#### AIM OF THE EXERCISE
In the material below, pictures must be dropped. Repeat exactly, and only, the lines from the line with "Formule all inclusive ; Wi-Fi en supplément" to the line with "ENFERMEDAD JORGE MESSI", both ends included.

#### GIVEN DATA

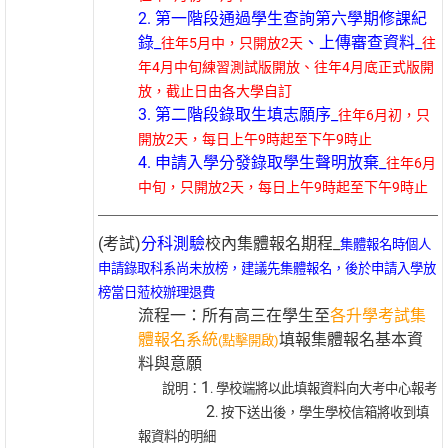
2. 第一階段通過學生查詢第六學期修課紀
錄_
、
上傳審查資料_
往年5月中，只開放2天
往
年4月中旬
練習測試版開放、往年4月底正式版開
放，截止日由各大學自訂
3. 第二階段錄取生填志願序_
往年6月初，只
開放2天，
每日上午9時起至下午9時止
4. 申請入學分發錄取學生聲明放棄_
往年6月
中旬，只開放2天，每日上午9時起至下午9時止
(考試)
分科測驗
校內集體報名期程_
集體報名時個人
申請錄取科系尚未放榜，建議先集體報名，後於申請入學放
榜當日蒞校辦理退費
流程一：所有高三在學生至
各升學考試集
體報名系統
填報集體報名基本資
(點擊開啟)
料與意願
1
說明：
. 學校端將以此填報資料向大考中心報考
2
. 按下送出後，學生學校信箱將收到填
報資料的明細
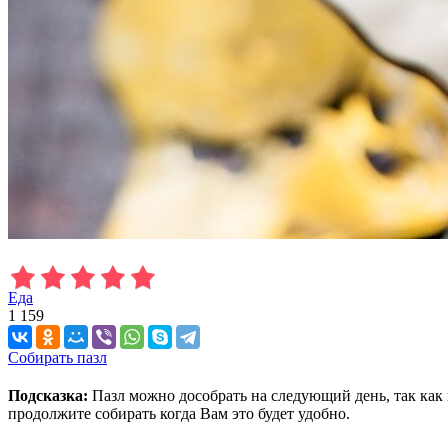
Еда
1 159
Собирать пазл
Подсказка:
Пазл можно дособрать на следующий день, так как 
продолжите собирать когда Вам это будет удобно.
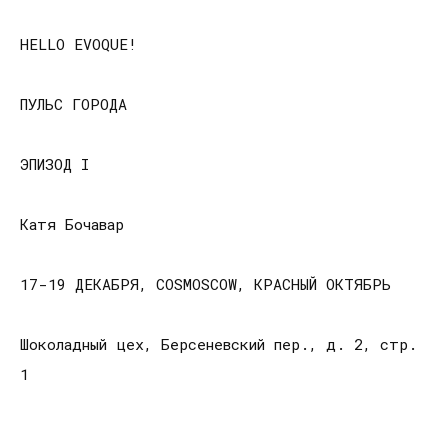
HELLO EVOQUE!
ПУЛЬС ГОРОДА
ЭПИЗОД I
Катя Бочавар
17-19 ДЕКАБРЯ, COSMOSCOW, КРАСНЫЙ ОКТЯБРЬ
Шоколадный цех, Берсеневский пер., д. 2, стр.
1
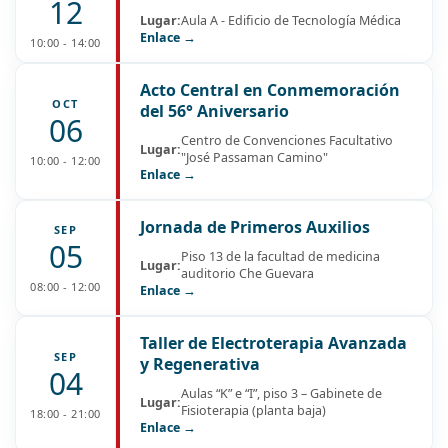
12
Lugar:
Aula A - Edificio de Tecnología Médica
Enlace →
10:00 - 14:00
Acto Central en Conmemoración
OCT
del 56° Aniversario
06
Centro de Convenciones Facultativo
Lugar:
"José Passaman Camino"
10:00 - 12:00
Enlace →
Jornada de Primeros Auxilios
SEP
05
Piso 13 de la facultad de medicina
Lugar:
auditorio Che Guevara
08:00 - 12:00
Enlace →
Taller de Electroterapia Avanzada
SEP
y Regenerativa
04
Aulas “K” e “I”, piso 3 – Gabinete de
Lugar:
Fisioterapia (planta baja)
18:00 - 21:00
Enlace →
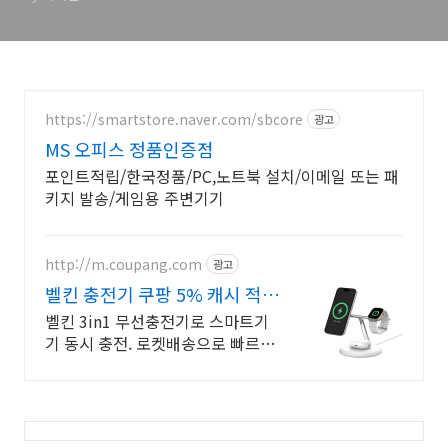
https://smartstore.naver.com/sbcore
광고
MS 오피스 정품인증점
포인트적립/한국정품/PC,노트북 설치/이메일 또는 패
키지 발송/게임용 주변기기
http://m.coupang.com
광고
벨킨 충전기 쿠팡 5% 캐시 적립
혜택
벨킨 3in1 무선충전기로 스마트기
기 동시 충전. 로켓배송으로 빠르게!
초소형 고속 충전기! 발열 적고 안정
적인 마그네틱 고정. 여행 필수템!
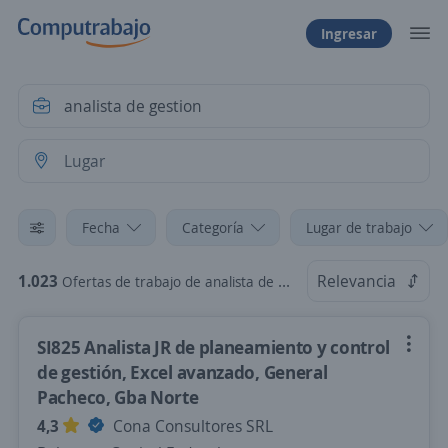
Ingresar
Fecha
Categoría
Lugar de trabajo
1.023
Relevancia
Ofertas de trabajo de analista de gestion
SI825 Analista JR de planeamiento y control
de gestión, Excel avanzado, General
Pacheco, Gba Norte
4,3
Cona Consultores SRL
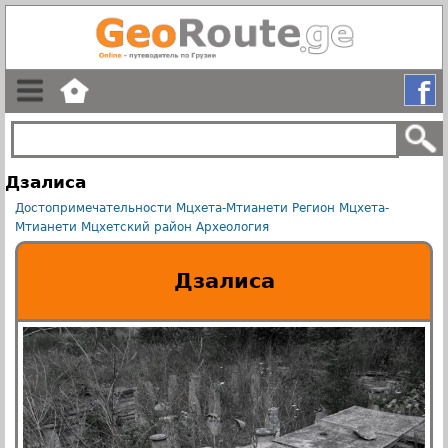
Дзалиса
Достопримечательности Мцхета-Мтианети
Регион Мцхета-
Мтианети
Мцхетский район
Археология
Дзалиса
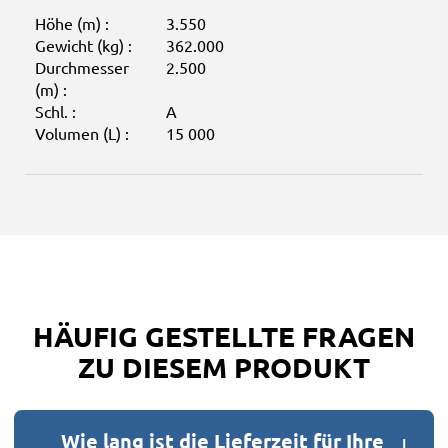
Höhe (m) :
3.550
Gewicht (kg) :
362.000
Durchmesser
2.500
(m) :
Schl. :
A
Volumen (L) :
15 000
HÄUFIG GESTELLTE FRAGEN
ZU DIESEM PRODUKT
Wie lang ist die Lieferzeit für Ihre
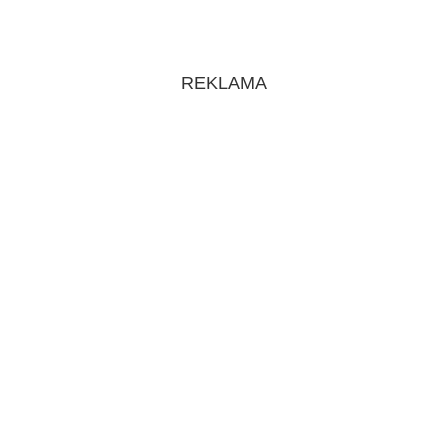
REKLAMA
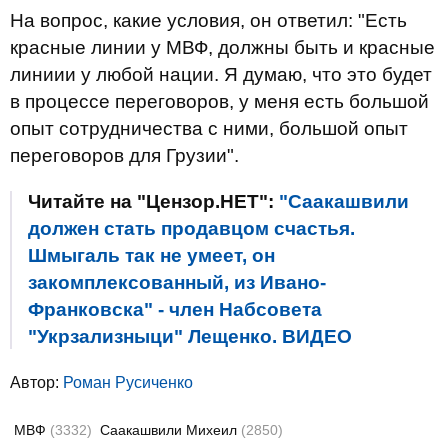
На вопрос, какие условия, он ответил: "Есть
красные линии у МВФ, должны быть и красные
линиии у любой нации. Я думаю, что это будет
в процессе переговоров, у меня есть большой
опыт сотрудничества с ними, большой опыт
переговоров для Грузии".
Читайте на "Цензор.НЕТ":
"Саакашвили
должен стать продавцом счастья.
Шмыгаль так не умеет, он
закомплексованный, из Ивано-
Франковска" - член Набсовета
"Укрзализныци" Лещенко. ВИДЕО
Автор:
Роман Русиченко
МВФ
(3332)
Саакашвили Михеил
(2850)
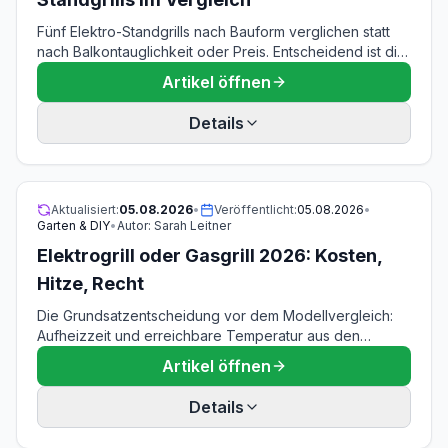
Fünf Elektro-Standgrills nach Bauform verglichen statt
nach Balkontauglichkeit oder Preis. Entscheidend ist die
Arbeitshöhe: Nur ein Hersteller im Feld beziffert sie
Artikel öffnen
überhaupt, alle anderen nennen bloß eine Gesamthöhe,
die bei Geräten mit Deckel 15 bis 20 Zentimeter darüber
Details
liegt. Dazu die Stabilitätsbilanz aus 240 Nutzerstimmen,
drei Gestellbauarten im Direktvergleich und die Frage,
was 2-in-1 beim Auf- und Abbau wirklich bedeutet.
Aktualisiert:
05.08.2026
•
Veröffentlicht:
05.08.2026
•
Garten & DIY
•
Autor:
Sarah Leitner
Elektrogrill oder Gasgrill 2026: Kosten,
Hitze, Recht
Die Grundsatzentscheidung vor dem Modellvergleich:
Aufheizzeit und erreichbare Temperatur aus den
Bedienungsanleitungen, warum 2.200 Watt und 9,4
Artikel öffnen
Kilowatt nicht dasselbe messen, ein nachrechenbarer
Kostenvergleich je Grillabend und der Punkt, an dem
Details
sich beide Bauarten auf dem Balkon wirklich
unterscheiden — die Vorschriften zur Lagerung von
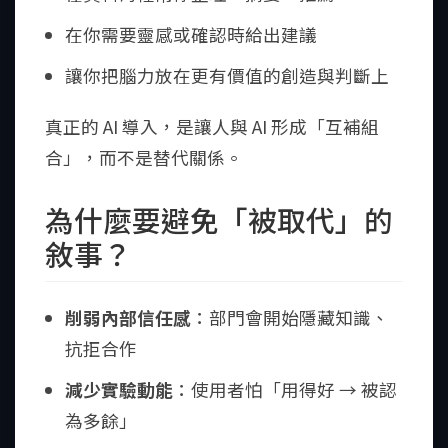
在你需要靈感或確認時給出建議
讓你把腦力放在更有價值的創造與判斷上
真正的 AI 導入，是讓人與 AI 形成「互補組
合」，而不是替代關係。
為什麼要避免「被取代」的
敘事？
削弱內部信任感
：部門會開始隱藏知識、
抗拒合作
減少實驗動能
：使用者怕「用得好 → 被認
為多餘」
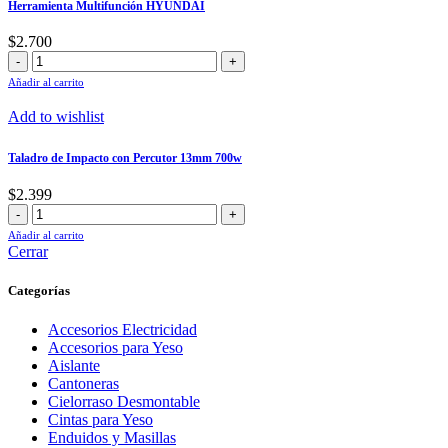
Herramienta Multifunción HYUNDAI
$
2.700
Herramienta
Multifunción
Añadir al carrito
HYUNDAI
cantidad
Add to wishlist
Taladro de Impacto con Percutor 13mm 700w
$
2.399
Taladro
de
Añadir al carrito
Impacto
Cerrar
con
Percutor
Categorías
13mm
700w
Accesorios Electricidad
cantidad
Accesorios para Yeso
Aislante
Cantoneras
Cielorraso Desmontable
Cintas para Yeso
Enduidos y Masillas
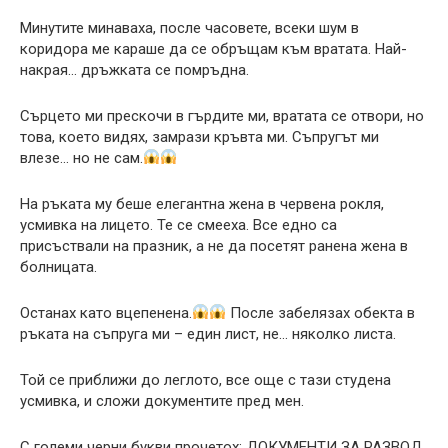
Минутите минаваха, после часовете, всеки шум в
коридора ме караше да се обръщам към вратата. Най-
накрая… дръжката се помръдна.
Сърцето ми прескочи в гърдите ми, вратата се отвори, но
това, което видях, замрази кръвта ми. Съпругът ми
влезе… но не сам.
На ръката му беше елегантна жена в червена рокля,
усмивка на лицето. Те се смееха. Все едно са
присъствали на празник, а не да посетят ранена жена в
болницата.
Останах като вцепенена.
После забелязах обекта в
ръката на съпруга ми – един лист, не… няколко листа.
Той се приближи до леглото, все още с тази студена
усмивка, и сложи документите пред мен.
С големи черни букви прочетох: ДОКУМЕНТИ ЗА РАЗВОД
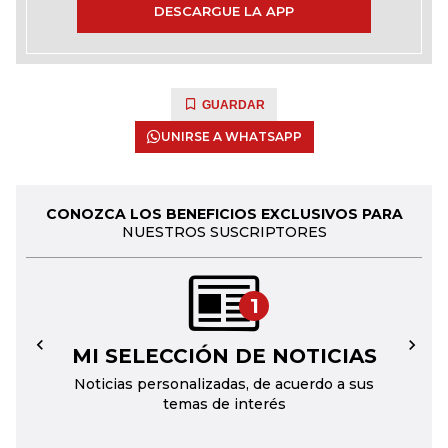
DESCARGUE LA APP
GUARDAR
UNIRSE A WHATSAPP
CONOZCA LOS BENEFICIOS EXCLUSIVOS PARA
NUESTROS SUSCRIPTORES
1
MI SELECCIÓN DE NOTICIAS
←
→
Noticias personalizadas, de acuerdo a sus
temas de interés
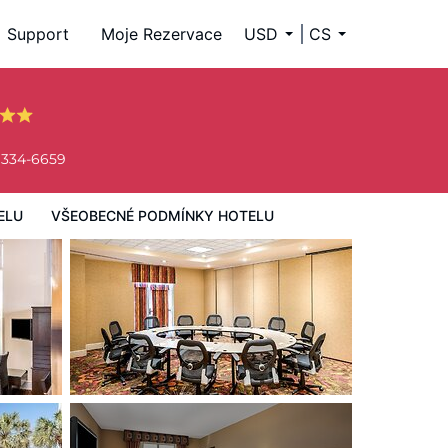
Support
Moje Rezervace
USD
CS
 334-6659
ELU
VŠEOBECNÉ PODMÍNKY HOTELU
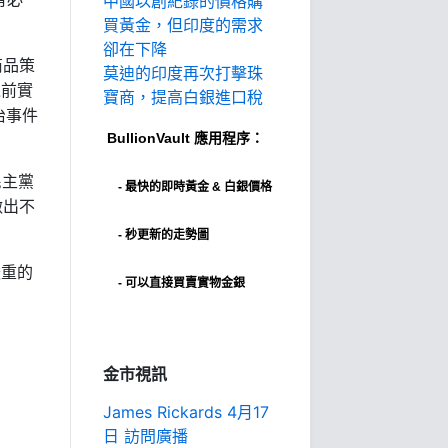
中國以創紀錄的價格購
買黃金，但印度的需求
卻在下降
商品策
莫迪的印度再次打擊珠
之前實
寶商，提高白銀進口稅
治事件
BullionVault
應用程序：
民主黨
-
最快的即時黃金 & 白銀價格
做出不
- 秒更新的走勢圖
嚴重的
- 可以直接買賣實物金銀
金市視訊
James Rickards 4月17
日 訪問廣播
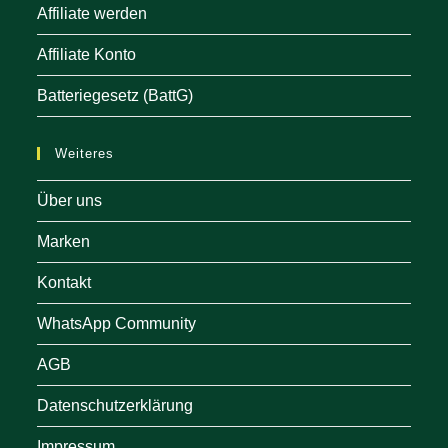
Affiliate werden
Affiliate Konto
Batteriegesetz (BattG)
Weiteres
Über uns
Marken
Kontakt
WhatsApp Community
AGB
Datenschutzerklärung
Impressum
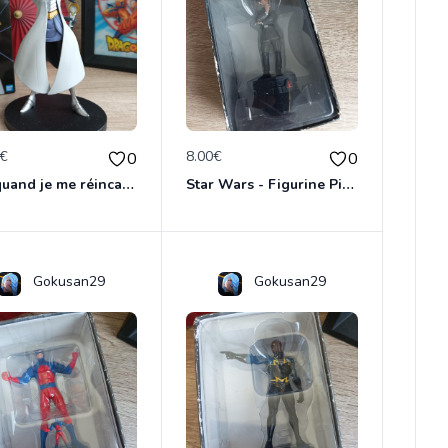
0€
8.00€
0
0
Moi quand je me réincarne en Slime - Figurine Hinata Sakaguchi - Banpresto Otherworlder - Bandai
Star Wars - Figurine Pièce d'échecs Gran Moff Tarkin - Altaya
Gokusan29
Gokusan29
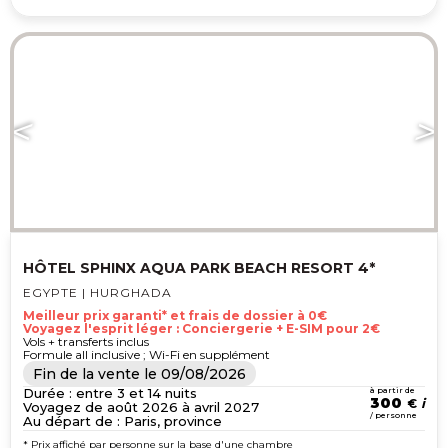
HÔTEL SPHINX AQUA PARK BEACH RESORT 4*
EGYPTE | HURGHADA
Meilleur prix garanti* et frais de dossier à 0€
Voyagez l'esprit léger : Conciergerie + E-SIM pour 2€
Vols + transferts inclus
Formule all inclusive ; Wi-Fi en supplément
Fin de la vente le
09/08/2026
Durée : entre 3 et 14 nuits
à partir de
300
€
Voyagez de août 2026 à avril 2027
/ personne
Au départ de : Paris, province
* Prix affiché par personne sur la base d'une chambre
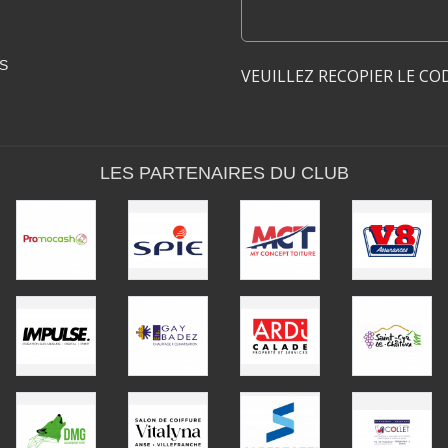
S
VEUILLEZ RECOPIER LE CO
LES PARTENAIRES DU CLUB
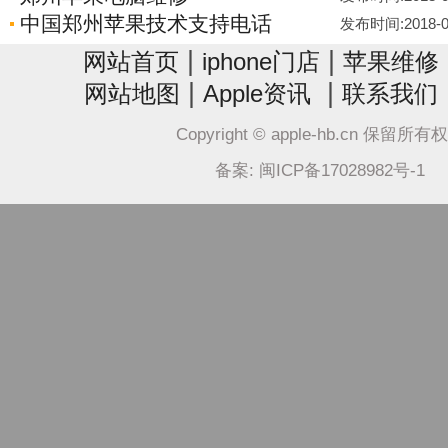
中国郑州苹果技术支持电话
发布时间:2018-08-
|
|
网站首页
iphone门店
苹果维修
|
|
网站地图
Apple资讯
联系我们
Copyright © apple-hb.cn 保留所有
备案: 闽ICP备17028982号-1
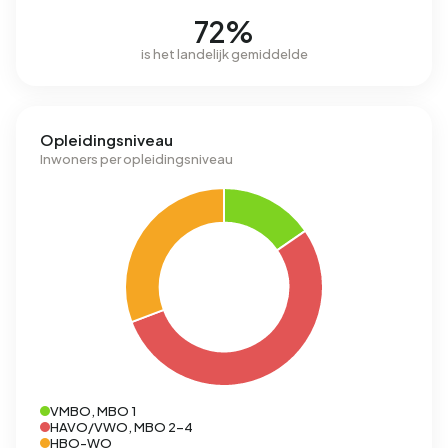
72%
is het landelijk gemiddelde
Opleidingsniveau
Inwoners per opleidingsniveau
VMBO, MBO 1
HAVO/VWO, MBO 2-4
HBO-WO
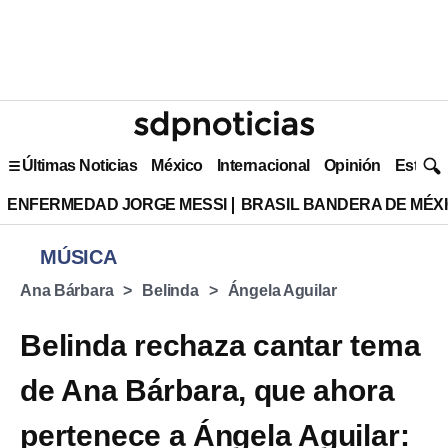
Últimas Noticias
México
Internacional
Opinión
Estilo 
ENFERMEDAD JORGE MESSI
BRASIL BANDERA DE MÉX
MÚSICA
Ana Bárbara
Belinda
Ángela Aguilar
Belinda rechaza cantar tema
de Ana Bárbara, que ahora
pertenece a Ángela Aguilar:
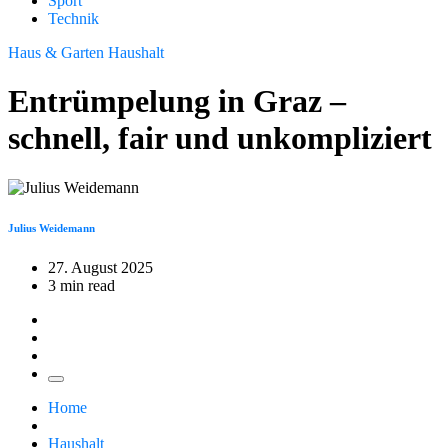
Sport
Technik
Haus & Garten
Haushalt
Entrümpelung in Graz –
schnell, fair und unkompliziert
Julius Weidemann
27. August 2025
3 min read
Home
Haushalt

#### RESULT BELOW
Formule all inclusive ; Wi-Fi en supplément
Fin de la vente le
09/08/2026
Durée : entre 3 et 14 nuits
à partir de
300
€
Voyagez de août 2026 à avril 2027
/ personne
Au départ de : Paris, province
* Prix affiché par personne sur la base d'une chambre
S
VEUILLEZ RECOPIER LE CO
LES PARTENAIRES DU CLUB
中国郑州苹果技术支持电话
发布时间:2018-08-
|
|
网站首页
iphone门店
苹果维修
|
|
网站地图
Apple资讯
联系我们
Copyright © apple-hb.cn 保留所有
备案: 闽ICP备17028982号-1
72%
is het landelijk gemiddelde
Opleidingsniveau
Inwoners per opleidingsniveau
VMBO, MBO 1
HAVO/VWO, MBO 2-4
HBO-WO
Últimas Noticias
México
Internacional
Opinión
Estilo 
ENFERMEDAD JORGE MESSI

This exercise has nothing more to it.